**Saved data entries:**
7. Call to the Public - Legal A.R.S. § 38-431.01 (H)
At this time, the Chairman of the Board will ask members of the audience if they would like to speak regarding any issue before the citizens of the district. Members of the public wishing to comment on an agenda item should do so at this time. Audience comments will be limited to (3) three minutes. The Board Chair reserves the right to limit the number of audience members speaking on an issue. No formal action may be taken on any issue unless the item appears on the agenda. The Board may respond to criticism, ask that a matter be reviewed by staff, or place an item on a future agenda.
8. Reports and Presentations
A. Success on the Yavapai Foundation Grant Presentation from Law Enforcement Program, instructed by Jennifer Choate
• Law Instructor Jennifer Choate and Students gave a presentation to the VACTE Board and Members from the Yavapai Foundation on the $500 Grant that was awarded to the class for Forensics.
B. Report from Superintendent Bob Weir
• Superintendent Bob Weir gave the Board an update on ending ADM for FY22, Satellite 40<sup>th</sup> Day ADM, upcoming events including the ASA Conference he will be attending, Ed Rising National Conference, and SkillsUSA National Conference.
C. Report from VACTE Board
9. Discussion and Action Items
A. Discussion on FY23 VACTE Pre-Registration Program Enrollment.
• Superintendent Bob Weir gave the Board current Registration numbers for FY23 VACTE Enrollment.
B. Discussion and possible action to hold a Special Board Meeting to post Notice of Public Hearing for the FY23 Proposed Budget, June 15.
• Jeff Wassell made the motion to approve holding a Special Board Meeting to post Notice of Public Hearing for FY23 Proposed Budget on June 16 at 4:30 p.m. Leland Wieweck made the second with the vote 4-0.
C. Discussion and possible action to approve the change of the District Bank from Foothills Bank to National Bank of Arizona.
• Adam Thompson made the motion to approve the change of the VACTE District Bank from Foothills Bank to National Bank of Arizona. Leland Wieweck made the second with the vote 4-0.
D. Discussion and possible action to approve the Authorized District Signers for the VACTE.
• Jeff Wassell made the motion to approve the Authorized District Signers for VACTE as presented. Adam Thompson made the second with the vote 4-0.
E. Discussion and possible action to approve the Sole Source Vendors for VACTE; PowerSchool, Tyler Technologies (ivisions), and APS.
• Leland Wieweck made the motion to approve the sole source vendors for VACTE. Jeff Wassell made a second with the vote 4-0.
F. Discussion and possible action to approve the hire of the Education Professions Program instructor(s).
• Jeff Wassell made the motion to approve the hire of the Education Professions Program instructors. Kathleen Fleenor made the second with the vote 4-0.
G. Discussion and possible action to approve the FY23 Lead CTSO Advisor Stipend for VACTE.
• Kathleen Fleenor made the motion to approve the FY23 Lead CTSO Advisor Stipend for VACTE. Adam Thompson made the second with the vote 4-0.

**TASK ITEM:** The records above must be printed again in full, exactly as written.

**ANSWER:**
7. Call to the Public - Legal A.R.S. § 38-431.01 (H)
At this time, the Chairman of the Board will ask members of the audience if they would like to speak regarding any issue before the citizens of the district. Members of the public wishing to comment on an agenda item should do so at this time. Audience comments will be limited to (3) three minutes. The Board Chair reserves the right to limit the number of audience members speaking on an issue. No formal action may be taken on any issue unless the item appears on the agenda. The Board may respond to criticism, ask that a matter be reviewed by staff, or place an item on a future agenda.
8. Reports and Presentations
A. Success on the Yavapai Foundation Grant Presentation from Law Enforcement Program, instructed by Jennifer Choate
• Law Instructor Jennifer Choate and Students gave a presentation to the VACTE Board and Members from the Yavapai Foundation on the $500 Grant that was awarded to the class for Forensics.
B. Report from Superintendent Bob Weir
• Superintendent Bob Weir gave the Board an update on ending ADM for FY22, Satellite 40<sup>th</sup> Day ADM, upcoming events including the ASA Conference he will be attending, Ed Rising National Conference, and SkillsUSA National Conference.
C. Report from VACTE Board
9. Discussion and Action Items
A. Discussion on FY23 VACTE Pre-Registration Program Enrollment.
• Superintendent Bob Weir gave the Board current Registration numbers for FY23 VACTE Enrollment.
B. Discussion and possible action to hold a Special Board Meeting to post Notice of Public Hearing for the FY23 Proposed Budget, June 15.
• Jeff Wassell made the motion to approve holding a Special Board Meeting to post Notice of Public Hearing for FY23 Proposed Budget on June 16 at 4:30 p.m. Leland Wieweck made the second with the vote 4-0.
C. Discussion and possible action to approve the change of the District Bank from Foothills Bank to National Bank of Arizona.
• Adam Thompson made the motion to approve the change of the VACTE District Bank from Foothills Bank to National Bank of Arizona. Leland Wieweck made the second with the vote 4-0.
D. Discussion and possible action to approve the Authorized District Signers for the VACTE.
• Jeff Wassell made the motion to approve the Authorized District Signers for VACTE as presented. Adam Thompson made the second with the vote 4-0.
E. Discussion and possible action to approve the Sole Source Vendors for VACTE; PowerSchool, Tyler Technologies (ivisions), and APS.
• Leland Wieweck made the motion to approve the sole source vendors for VACTE. Jeff Wassell made a second with the vote 4-0.
F. Discussion and possible action to approve the hire of the Education Professions Program instructor(s).
• Jeff Wassell made the motion to approve the hire of the Education Professions Program instructors. Kathleen Fleenor made the second with the vote 4-0.
G. Discussion and possible action to approve the FY23 Lead CTSO Advisor Stipend for VACTE.
• Kathleen Fleenor made the motion to approve the FY23 Lead CTSO Advisor Stipend for VACTE. Adam Thompson made the second with the vote 4-0.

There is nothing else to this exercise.